EPA Waste Data Release, 26 October 2018
Latest Reference Year 2016
Continuing the upward trend in the reuse, recycling and recovery of ELVs in recent years, Ireland achieved the 2015 ELV Directive reuse and recycling target in 2016. However, as in 2015, the reuse and recovery target was not acheived.
End-of-life vehicles reuse, recycling and recovery percentages 2009-2016 and distance to target
- More than 98,000 ELVs were treated in Ireland in 2016. This is nearly 24% more than in 2015.
- For all ELVs, reuse and recovery shall be a minimum of 95% by an average weight per vehicle, and reuse and recycling shall be a minimum of 85% by an average weight per vehicle.
- Ireland achieved a reuse and recycling percentage of 86 and a reuse and recovery percentage of 93.
- More reuse of ELV components at ATFs and/or increased recycling and other recovery along the waste recovery network will be needed to meet the EU reuse and recovery target.
- Vehicle manufacturers and importers have obligations to meet the ELV Directive targets (producer responsibility initiative). An ELV compliance scheme, ELV Environmental Services (ELVES), was launched in 2017 to work on behalf of vehicle manufacturers and importers to meet the targets.
Treatment of ELVs
ELVs are passenger cars and small commercial vehicles that have reached end of life.
In a first treatment step, ELVs are depolluted (e.g. draining waste oils, removal of batteries) at Authorised Treatment Facilities (ATFs). ATFs are waste facilities authorised to accept and depollute ELVs, and to issue certificates of destruction for ELVs they accept. Apart from depollution, treatment at ATFs often includes removal of parts, such as mirrors and tyres, for reuse or for recovery. Depolluted ELVs are sent to metal shredding facilities to recover ferrous and non-ferrous metals. The residue of the shredding process undergoes post-shredder recovery of materials or is sent for disposal.

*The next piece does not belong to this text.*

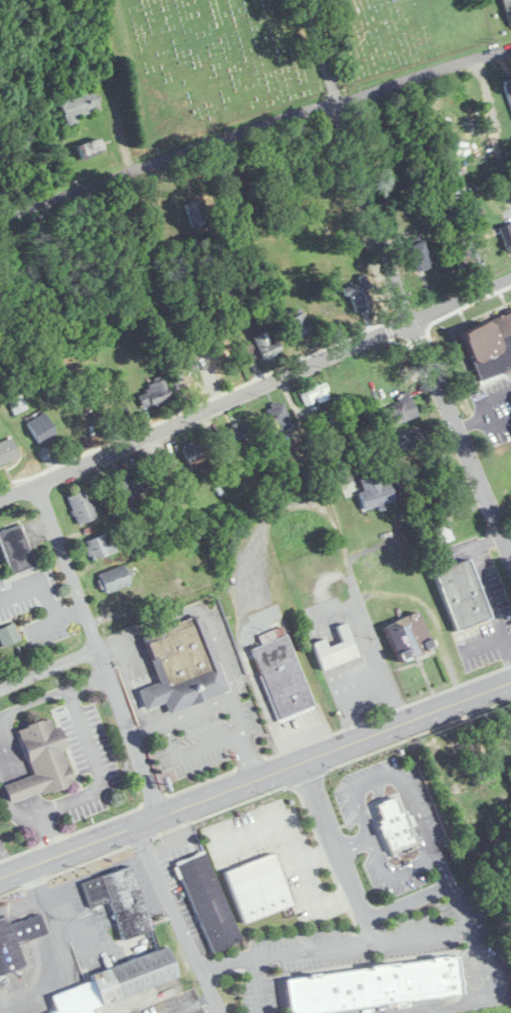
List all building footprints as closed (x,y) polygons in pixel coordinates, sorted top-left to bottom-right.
[(510,28),(510,0),(500,0),(510,28)] [(102,111),(93,87),(58,99),(67,124),(102,111)] [(98,148),(95,141),(82,146),(84,153),(98,148)] [(193,231),(211,225),(204,199),(185,204),(193,231)] [(500,228),(510,254),(510,223),(500,228)] [(432,264),(422,241),(408,247),(417,270),(432,264)] [(346,296),(354,296),(354,309),(368,309),(368,284),(346,284),(346,296)] [(293,339),(311,335),(306,313),(288,317),(293,339)] [(510,369),(510,313),(462,330),(478,380),(510,369)] [(193,333),(201,350),(227,338),(219,321),(193,333)] [(253,337),(263,362),(280,354),(269,330),(253,337)] [(299,389),(305,406),(330,398),(324,381),(299,389)] [(170,401),(167,383),(139,388),(142,406),(170,401)] [(129,417),(122,396),(103,402),(110,423),(129,417)] [(386,426),(417,417),(411,397),(380,406),(386,426)] [(274,431),(291,427),(285,401),(267,405),(274,431)] [(40,444),(57,435),(44,412),(27,422),(40,444)] [(250,441),(244,423),(224,429),(229,447),(250,441)] [(390,438),(394,452),(422,444),(418,429),(390,438)] [(20,458),(12,437),(0,441),(0,466),(20,458)] [(183,445),(191,471),(209,465),(201,439),(183,445)] [(141,502),(126,469),(111,476),(126,508),(141,502)] [(364,510),(395,500),(390,482),(381,485),(377,474),(360,479),(363,492),(359,493),(364,510)] [(97,518),(87,490),(67,496),(77,526),(97,518)] [(429,522),(439,546),(455,539),(445,515),(429,522)] [(0,531),(0,542),(10,574),(35,567),(22,525),(0,531)] [(116,555),(113,536),(86,539),(88,558),(116,555)] [(435,572),(455,631),(491,618),(471,559),(435,572)] [(105,593),(131,585),(125,566),(100,573),(105,593)] [(434,648),(418,612),(384,626),(400,663),(434,648)] [(144,634),(160,683),(140,690),(146,709),(166,703),(169,712),(226,694),(201,616),(144,634)] [(13,623),(0,629),(0,640),(3,647),(20,639),(13,623)] [(313,643),(322,669),(357,658),(346,624),(338,627),(343,642),(326,647),(324,639),(313,643)] [(254,648),(277,719),(313,708),(286,626),(258,635),(262,645),(254,648)] [(18,729),(33,775),(4,786),(10,805),(74,783),(63,750),(69,748),(61,725),(54,727),(50,718),(18,729)] [(398,797),(373,807),(391,853),(417,843),(398,797)] [(211,953),(241,942),(207,851),(177,862),(211,953)] [(294,905),(276,853),(225,870),(243,923),(294,905)] [(134,867),(83,881),(90,908),(111,902),(122,941),(152,932),(134,867)] [(26,967),(18,943),(47,934),(41,915),(9,924),(7,917),(0,919),(0,975),(26,967)] [(93,1008),(179,979),(169,948),(91,973),(94,981),(51,995),(57,1012),(94,1012),(93,1008)] [(288,1012),(306,1012),(463,997),(459,958),(284,976),(288,1012)]
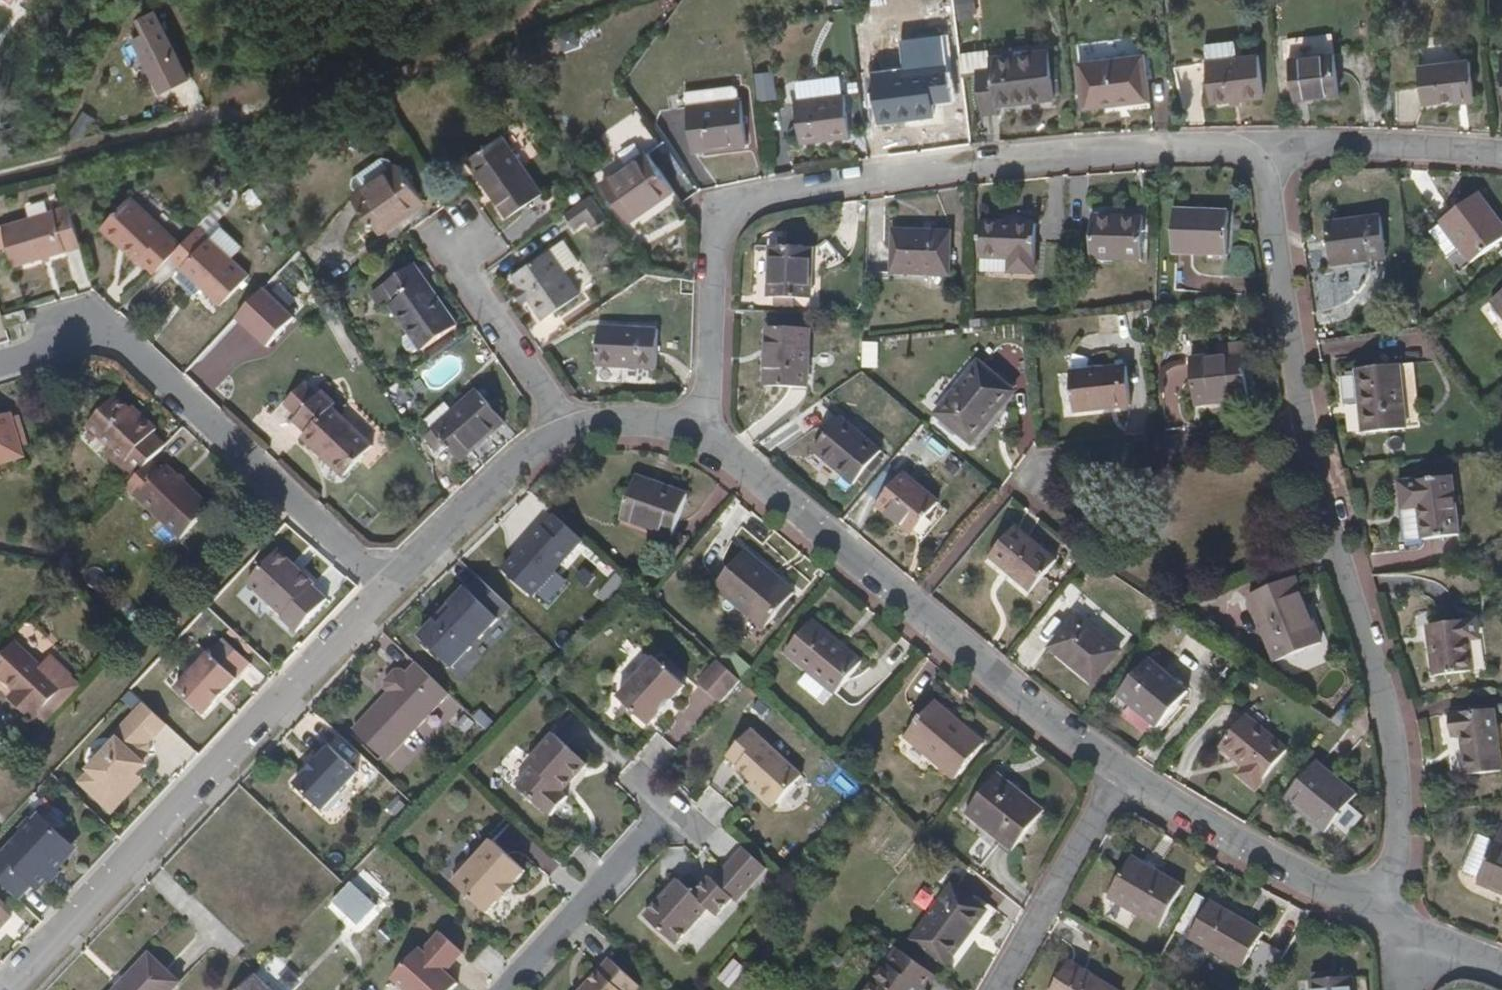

To estimate ELV information, the EPA uses data provided by ATFs as a part of their annual legal reporting obligations. The facilities submit information on the number of ELVs they accepted and depolluted; on spare parts taken off for reuse and on the waste materials sent for recycling and other recovery in Ireland and abroad. Certain specified waste ceases to be waste (end-of-waste) when it has undergone a recovery operation and complies with specific criteria. End-of-waste criteria exist for iron, steel and aluminium scrap. Some scrap metal from ELV shredding meets the end-of-waste status in Ireland.